_What you need to do_
Below is a set of records. Repeat them verbatim without the pictures.

[Source records]
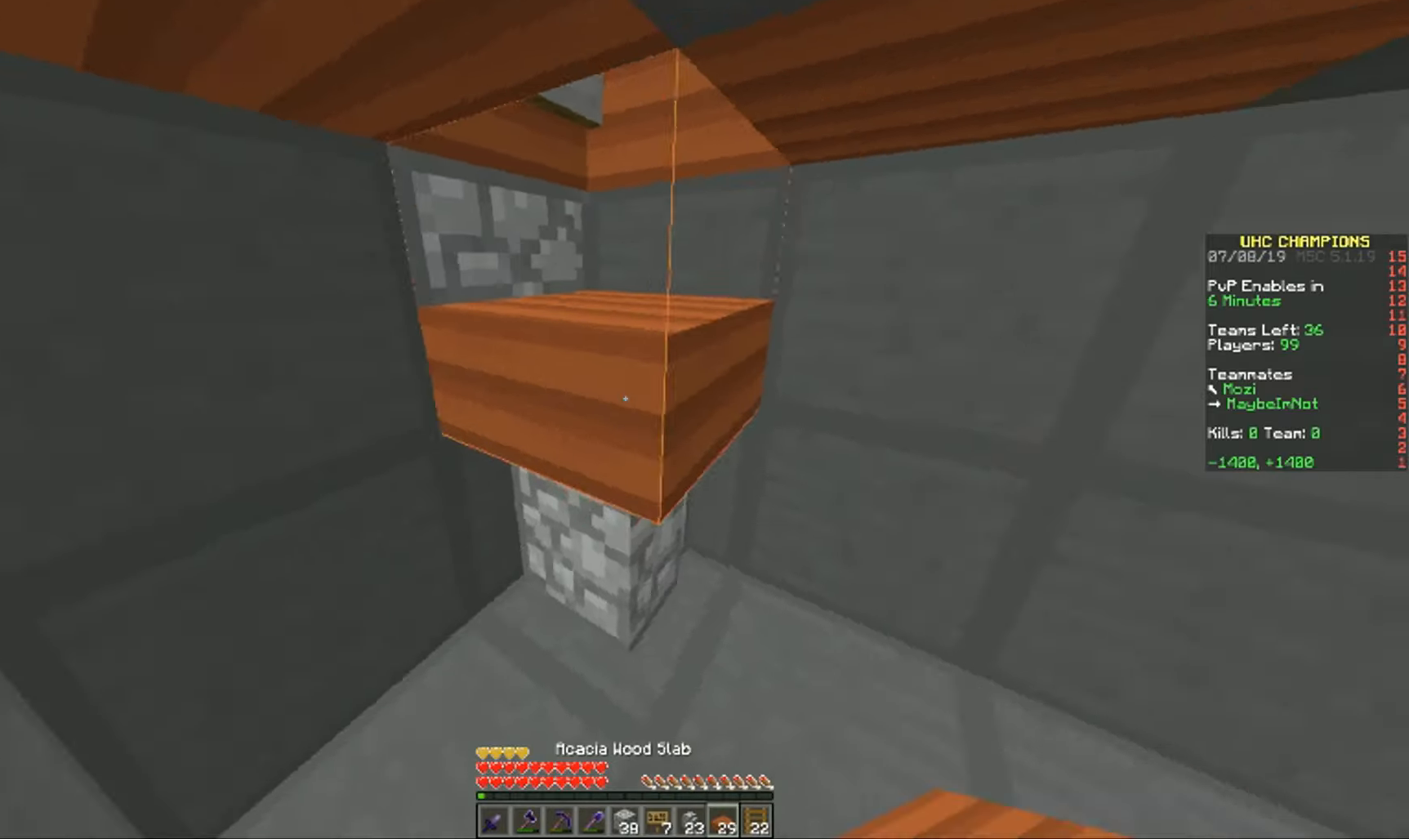
{"keys": ["s"], "mouse": ["left"], "events": [[50, "w", "down"], [100, "d", "down"], [117, "w", "up"], [234, "d", "up"], [351, "w", "down"], [451, "d", "down"], [451, "mouse_left", "down"], [468, "w", "up"], [484, "s", "down"], [501, "d", "up"]]}
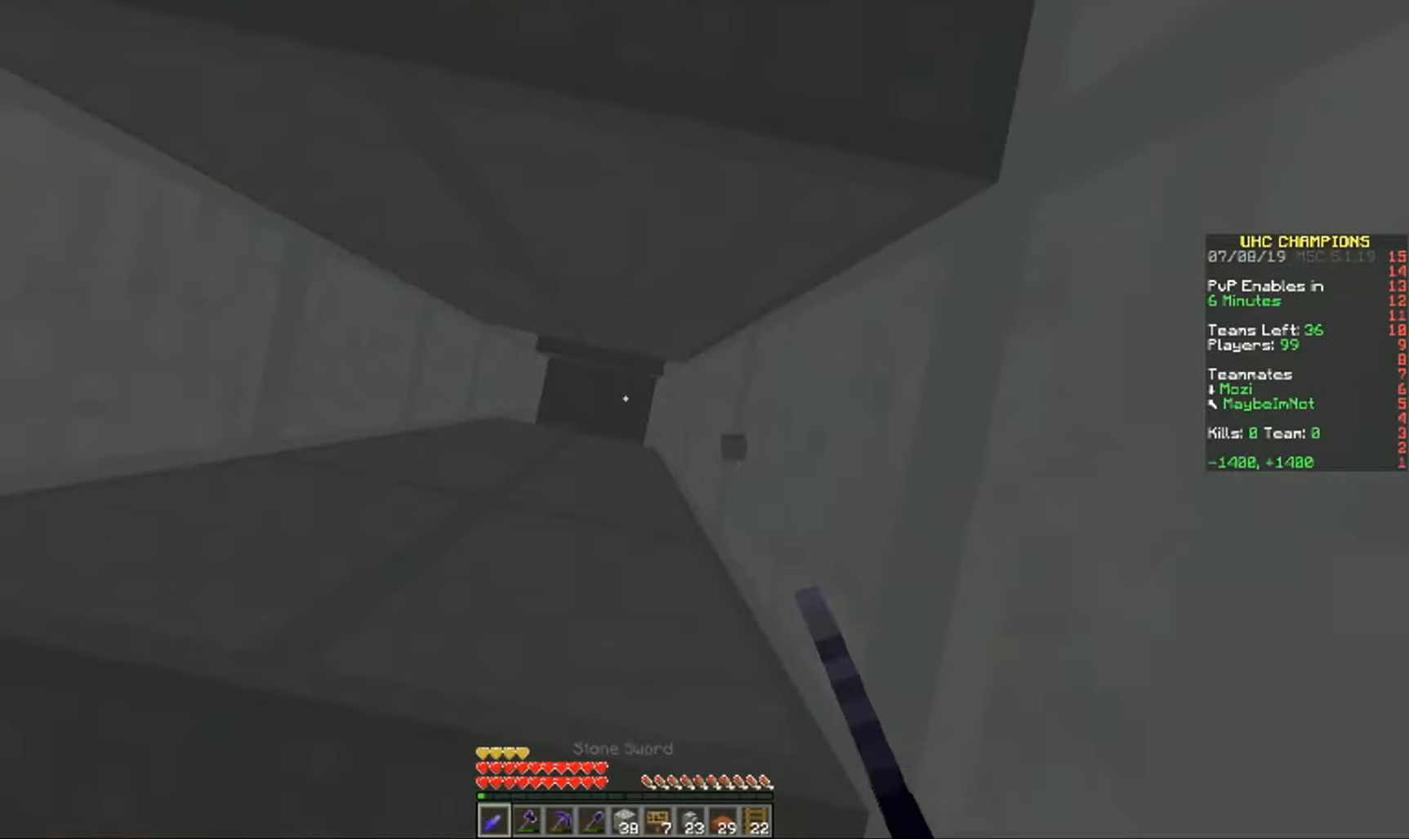
{"keys": ["s"], "mouse": ["right"], "events": [[17, "mouse_left", "up"], [50, "s", "up"], [100, "a", "down"], [134, "a", "up"], [134, "w", "down"], [184, "w", "up"], [217, "s", "down"], [234, "d", "down"], [267, "d", "up"], [267, "s", "up"], [300, "mouse_right", "down"], [334, "w", "down"], [350, "mouse_right", "up"], [384, "w", "up"], [400, "mouse_right", "down"], [484, "s", "down"]]}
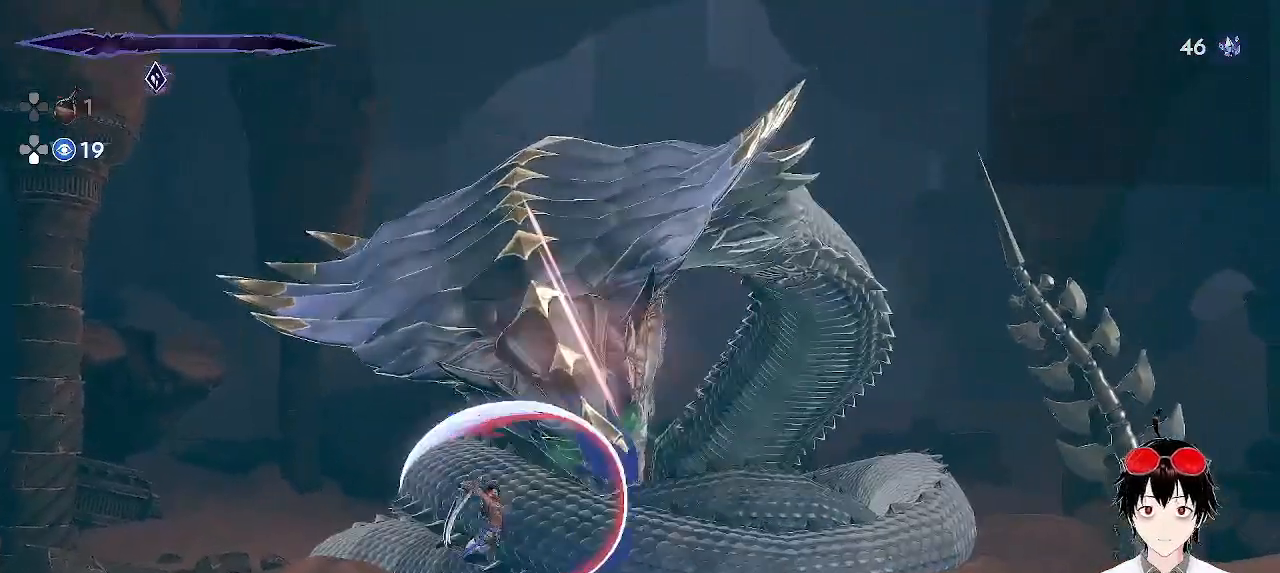
Gameplay with a controller (PlayStation layout); each line is a JSON object with the inputs held at the frame after it. "events" lists button and stick changes between this image and that frame as [ms after this image, input, new state], when the widget could be followed in between. Not read: right_stick.
{"buttons": [], "left_stick": "center", "events": [[50, "SQUARE", "down"], [133, "SQUARE", "up"], [217, "SQUARE", "down"], [333, "SQUARE", "up"], [400, "SQUARE", "down"], [500, "SQUARE", "up"]]}
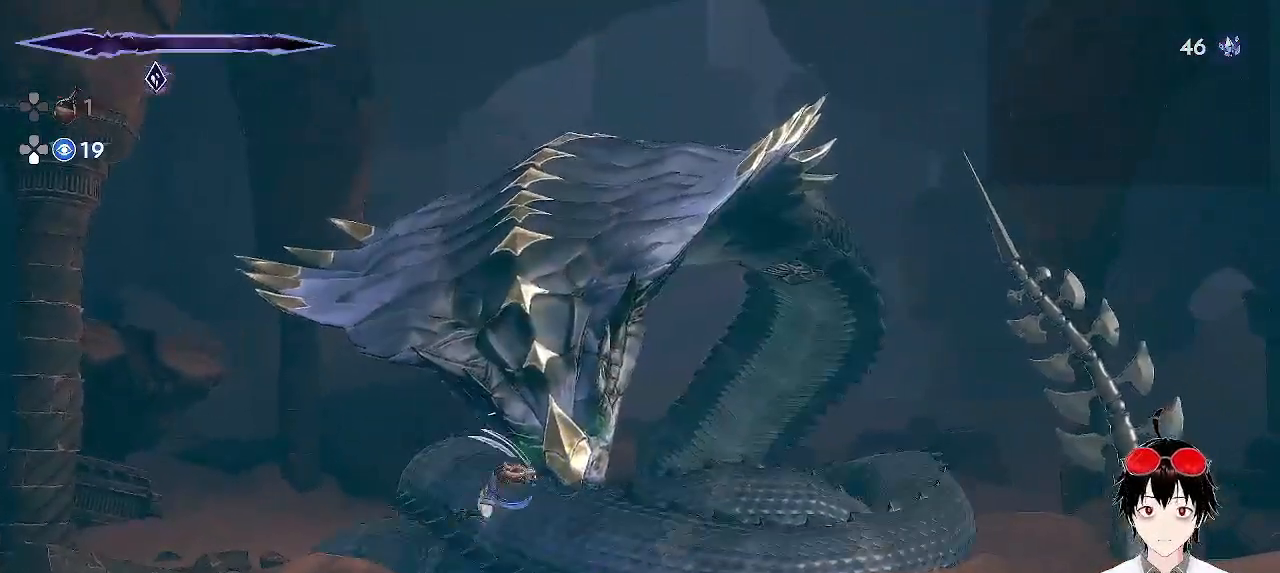
{"buttons": ["SQUARE"], "left_stick": "center", "events": [[67, "SQUARE", "down"], [183, "SQUARE", "up"], [250, "SQUARE", "down"], [367, "SQUARE", "up"], [433, "SQUARE", "down"]]}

_Exercise response_
{"keys": ["s"], "mouse": ["left"], "events": [[50, "w", "down"], [100, "d", "down"], [117, "w", "up"], [234, "d", "up"], [351, "w", "down"], [451, "d", "down"], [451, "mouse_left", "down"], [468, "w", "up"], [484, "s", "down"], [501, "d", "up"]]}
{"keys": ["s"], "mouse": ["right"], "events": [[17, "mouse_left", "up"], [50, "s", "up"], [100, "a", "down"], [134, "a", "up"], [134, "w", "down"], [184, "w", "up"], [217, "s", "down"], [234, "d", "down"], [267, "d", "up"], [267, "s", "up"], [300, "mouse_right", "down"], [334, "w", "down"], [350, "mouse_right", "up"], [384, "w", "up"], [400, "mouse_right", "down"], [484, "s", "down"]]}
Gameplay with a controller (PlayStation layout); each line is a JSON object with the inputs held at the frame after it. "events" lists button and stick changes between this image and that frame as [ms after this image, input, new state], when the widget could be followed in between. Not read: right_stick.
{"buttons": [], "left_stick": "center", "events": [[50, "SQUARE", "down"], [133, "SQUARE", "up"], [217, "SQUARE", "down"], [333, "SQUARE", "up"], [400, "SQUARE", "down"], [500, "SQUARE", "up"]]}
{"buttons": ["SQUARE"], "left_stick": "center", "events": [[67, "SQUARE", "down"], [183, "SQUARE", "up"], [250, "SQUARE", "down"], [367, "SQUARE", "up"], [433, "SQUARE", "down"]]}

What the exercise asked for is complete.